Les enjeux de ce troisième "E" : faire en sorte que le client se sente unique, servi en parfaite exclusivité et ayant accès à des produits et des services absolument personnalisés. Il s'agit donc, ici, de transformer l'accès à la marque, par essence "de masse", par une expérience individuelle d'accès à des produits dédiés et parfaitement adaptés, au cas par cas, aux besoins spécifiques de chacun. Mieux, le client potentiel aura le loisir de participer à cette hyperpersonnalisation de l'offre en la coproduisant.

Coté public, Amiens, depuis 20 ans, l'a bien compris et propose un accueil totalement personnalisable aux nouveaux cadres fraîchement débarqués en Haute-Picardie (site sous ce lien).

E comme Engagement : un petit pas pour le client mais un grand pas pour la marque

Voilà un enjeu capital, cher au numérique, puisque la mobilisation des contacts et leur transformation en acteurs au service de la marque est une quête aux côtés de laquelle celle du Graal est une promenade de santé pour grabataires en déambulateur. Notons toutefois, dans le cas qui nous occupe, que l'engagement est fondé sur la réciprocité. La marque s'engage de son côté – ici, lire ABSOLUMENT cet article (sous ce lien) de l'excellent Hervé Monier sur l'engagement sociétal et éthique (si, si) des marques, avec de nombreux exemples très parlants – puis, et seulement "puis", elle va proposer à son client de s'engager aussi. Librement bien sûr. Et progressivement, car toute implication demande un enchaînement, un important engagement n'étant envisageable que si un plus modeste (ou "acte préparatoire") l'a précédé et a été accepté. L'idée est à la fois de créer une relation de confiance entre les deux protagonistes et d'offrir au consommateur la possibilité d'effectuer un geste qui servira la marque. Le tout, dans un climat favorable aux interactions et aux échanges et en développant le sentiment "d'utilité" du client.

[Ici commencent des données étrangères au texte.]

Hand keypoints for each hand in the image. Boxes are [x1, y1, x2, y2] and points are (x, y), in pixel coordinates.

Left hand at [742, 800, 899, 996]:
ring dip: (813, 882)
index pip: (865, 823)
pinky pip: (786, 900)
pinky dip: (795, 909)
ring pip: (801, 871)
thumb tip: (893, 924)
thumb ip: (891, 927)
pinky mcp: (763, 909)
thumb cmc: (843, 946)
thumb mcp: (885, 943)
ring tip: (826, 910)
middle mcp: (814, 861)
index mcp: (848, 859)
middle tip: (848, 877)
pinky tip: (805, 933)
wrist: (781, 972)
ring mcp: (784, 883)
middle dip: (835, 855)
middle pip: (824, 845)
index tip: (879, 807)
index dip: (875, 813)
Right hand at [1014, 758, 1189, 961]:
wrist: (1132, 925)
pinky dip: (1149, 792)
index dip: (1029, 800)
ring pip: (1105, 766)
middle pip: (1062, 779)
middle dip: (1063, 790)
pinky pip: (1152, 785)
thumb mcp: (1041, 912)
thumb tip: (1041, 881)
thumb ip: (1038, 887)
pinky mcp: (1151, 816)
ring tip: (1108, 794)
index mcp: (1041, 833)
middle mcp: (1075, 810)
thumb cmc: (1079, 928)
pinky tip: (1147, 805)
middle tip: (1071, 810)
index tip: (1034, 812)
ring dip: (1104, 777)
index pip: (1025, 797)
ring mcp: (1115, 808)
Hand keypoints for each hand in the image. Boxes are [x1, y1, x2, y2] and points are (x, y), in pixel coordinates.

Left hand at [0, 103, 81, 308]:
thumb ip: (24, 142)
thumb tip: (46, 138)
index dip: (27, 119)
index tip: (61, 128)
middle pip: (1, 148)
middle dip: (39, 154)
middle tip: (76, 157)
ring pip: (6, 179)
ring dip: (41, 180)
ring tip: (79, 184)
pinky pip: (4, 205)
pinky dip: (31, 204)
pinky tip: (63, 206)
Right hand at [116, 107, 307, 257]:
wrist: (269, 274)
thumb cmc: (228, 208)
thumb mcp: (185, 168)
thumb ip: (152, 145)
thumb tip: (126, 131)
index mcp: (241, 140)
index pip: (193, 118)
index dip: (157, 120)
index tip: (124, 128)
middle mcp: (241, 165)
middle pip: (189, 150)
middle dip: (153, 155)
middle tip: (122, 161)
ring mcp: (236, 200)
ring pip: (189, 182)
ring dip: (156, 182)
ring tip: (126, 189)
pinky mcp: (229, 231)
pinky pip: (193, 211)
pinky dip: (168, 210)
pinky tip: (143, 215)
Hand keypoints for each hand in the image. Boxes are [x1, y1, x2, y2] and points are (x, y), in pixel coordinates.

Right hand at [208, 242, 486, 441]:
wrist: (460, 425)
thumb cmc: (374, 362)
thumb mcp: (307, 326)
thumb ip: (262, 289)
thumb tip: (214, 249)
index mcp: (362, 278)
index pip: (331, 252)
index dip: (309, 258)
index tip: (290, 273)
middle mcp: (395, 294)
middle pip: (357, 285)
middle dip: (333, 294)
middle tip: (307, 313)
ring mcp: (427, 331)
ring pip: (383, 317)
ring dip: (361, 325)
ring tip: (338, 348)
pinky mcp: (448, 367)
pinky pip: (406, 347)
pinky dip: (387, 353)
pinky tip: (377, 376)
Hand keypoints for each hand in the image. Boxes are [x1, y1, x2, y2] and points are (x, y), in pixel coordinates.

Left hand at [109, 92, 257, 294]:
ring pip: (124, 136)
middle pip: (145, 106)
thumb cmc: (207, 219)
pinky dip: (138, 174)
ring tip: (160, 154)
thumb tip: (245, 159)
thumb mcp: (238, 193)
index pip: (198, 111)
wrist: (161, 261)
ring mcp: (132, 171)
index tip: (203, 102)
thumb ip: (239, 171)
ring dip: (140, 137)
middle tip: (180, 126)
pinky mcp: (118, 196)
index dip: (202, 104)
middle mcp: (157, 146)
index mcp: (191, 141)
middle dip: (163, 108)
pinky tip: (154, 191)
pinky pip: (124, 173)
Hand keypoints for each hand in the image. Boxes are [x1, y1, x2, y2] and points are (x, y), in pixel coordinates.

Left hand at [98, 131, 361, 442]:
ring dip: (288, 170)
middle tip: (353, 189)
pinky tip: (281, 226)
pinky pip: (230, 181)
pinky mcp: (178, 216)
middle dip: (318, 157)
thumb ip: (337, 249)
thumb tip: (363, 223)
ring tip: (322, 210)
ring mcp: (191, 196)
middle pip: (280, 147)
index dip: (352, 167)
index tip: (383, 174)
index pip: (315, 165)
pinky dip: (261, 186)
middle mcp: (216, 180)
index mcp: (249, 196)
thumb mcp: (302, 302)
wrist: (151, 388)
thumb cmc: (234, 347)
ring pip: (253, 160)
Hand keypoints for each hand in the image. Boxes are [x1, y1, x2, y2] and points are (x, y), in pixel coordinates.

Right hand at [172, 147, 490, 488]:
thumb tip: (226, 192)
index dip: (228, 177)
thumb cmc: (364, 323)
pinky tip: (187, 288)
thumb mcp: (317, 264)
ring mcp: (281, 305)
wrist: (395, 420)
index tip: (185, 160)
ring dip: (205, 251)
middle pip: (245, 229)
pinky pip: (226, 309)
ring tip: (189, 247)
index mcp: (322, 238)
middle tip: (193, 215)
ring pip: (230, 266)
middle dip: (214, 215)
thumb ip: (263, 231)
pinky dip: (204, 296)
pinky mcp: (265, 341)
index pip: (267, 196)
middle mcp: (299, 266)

Côté professionnel, un exemple par le jeu qui peut engager. L'Ardèche le sait bien en lançant un concours de jeux de mots sur le nom de ses villes :

Jeu d'engagement sur les noms de villages en Ardèche
Jeu d'engagement sur les noms de villages en Ardèche

En conclusion, bien sûr, les 4 E sont liés. Chacun s'alimente des fruits des autres et chacun se complète. D'où des campagnes regroupant ces 4 E, comme la pérenne et réussie démarche de Brive et de ses gaillards à réveiller en soi (saga en vidéo sous ce lien) ou le fameux « Guest of Honour » de Londres (voir sous ce lien).

Vue aérienne et nocturne de Londres avec Big Ben et le London Eye  et le texte Become London's official guest of honour
London Guest of Honour

Une autre idée possible : ces 4 E ne sont sans doute pas à opposer aux 7 P mais aptes, notamment, à renforcer le "P" de "Publics", consacré aux actions visant les cibles du marketing territorial.

Enfin, comment, communicants publics que nous sommes, pouvons-nous ne pas expérimenter ces 4 nouveaux champs, nous qui savons depuis belle lurette qu'il n'y a pas de communication sans envisager l'Autre, son fonctionnement, ses attentes comme ses besoins et s'y adapter. Et ici, nous avons de quoi faire sortir le marketing territorial de son égocentrisme (« Voyez ma marque, mes muscles, mes atouts, mes bons classements, mes richesses et … Aimez-moi ! ») pour l'ouvrir à ses cibles et à ce qu'elles attendent vraiment. De quoi regretter de ne pas avoir écouté mon grand-père qui rappelait qu'on n'attrape pas les mouches avec du vinaigre et que l'on ne fait pas boire un âne qui n'a pas soif. Mais il n'était pas marketeur territorial.